## [Job]
Carry on the article about the breach of pilot applicant files at American and Southwest Airlines, starting right after its last sentence.

## [Reading text]
This article is more than 1 year old
American and Southwest Airlines pilot candidate data exposed
Time to start practising identity protection
A vendor that operates a pilot recruitment platform used by major airlines exposed the personal files of more than 8,000 pilot and cadet applicants at American Airlines and Southwest Airlines.
Both American and Southwest on June 23 sent letters [caution – PDFs] to those people affected by the hack of Pilot Credentials, a company based in Austin, Texas, that was founded in 2005 and manages online pilot recruitment portals for American, Southwest, and other airlines.
According to the letters, Pilot Credentials' systems were broken into by unknown criminals on April 30 and the airlines were both notified of the attack on May 3. The airlines said their own systems were not compromised. The files stolen contained a range of data about pilot applicants, including their names, Social Security numbers, passport numbers, driver's license numbers, dates of birth, Airman Certificate numbers, and other government-issued identification numbers.

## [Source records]
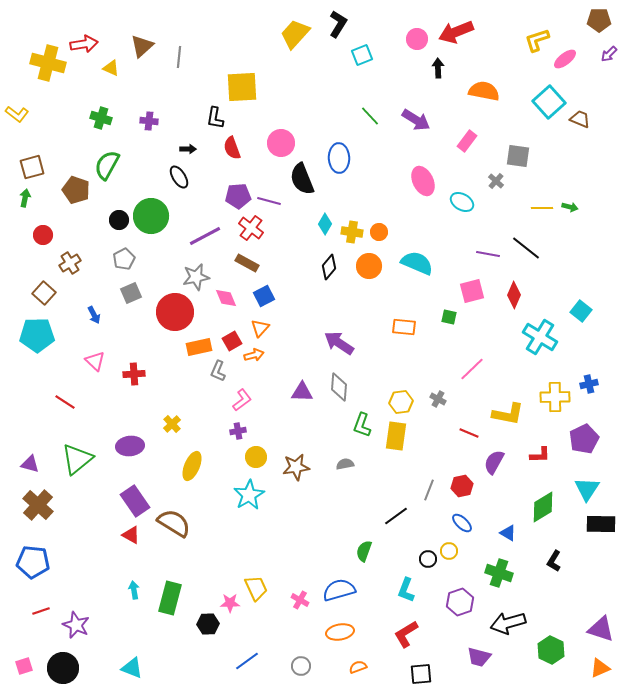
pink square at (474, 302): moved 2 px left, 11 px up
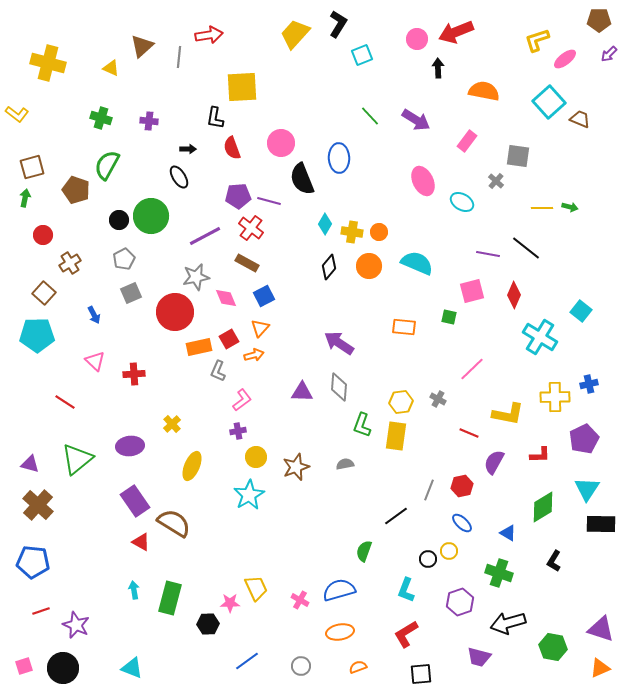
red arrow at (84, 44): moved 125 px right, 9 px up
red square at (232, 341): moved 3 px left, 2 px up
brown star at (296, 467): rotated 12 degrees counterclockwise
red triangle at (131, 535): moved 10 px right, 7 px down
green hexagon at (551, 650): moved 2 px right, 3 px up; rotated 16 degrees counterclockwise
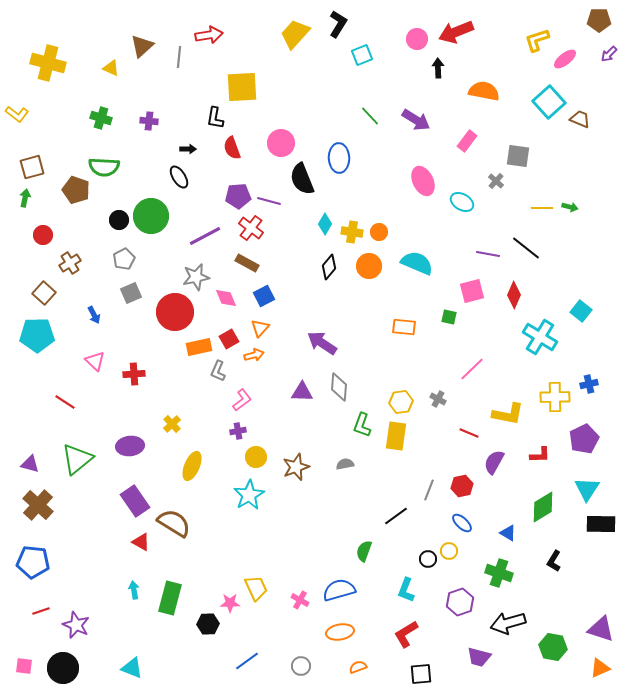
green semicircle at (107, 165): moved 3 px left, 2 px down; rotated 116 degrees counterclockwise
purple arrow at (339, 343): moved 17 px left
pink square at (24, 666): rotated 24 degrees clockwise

## [Answer to the exercise]
According to filings with the state of Maine, 5,745 people with American had data stolen in the incident. For Southwest, the number was 3,009.
Both airlines said in their letters that there was no "evidence" that the stolen data has been used in fraud or identity theft scams. At the same time, both said they now running their recruitment efforts through internal portals managed by the respective airlines.
"We are no longer utilizing the vendor, and, moving forward, pilot applicants are being directed to an internal portal managed by Southwest," the company wrote.
Both also said they contacted law enforcement agencies and are cooperating with the investigations.
The airlines are offering people affected by the attack two free years of credit and identity protection. American will pay for a complimentary two-year membership with Experian IdentityWorks Credit 3B program, which can detect possible misuse of personal information and deliver identification protection.
Southwest is doing the same through Equifax Complete Premier program.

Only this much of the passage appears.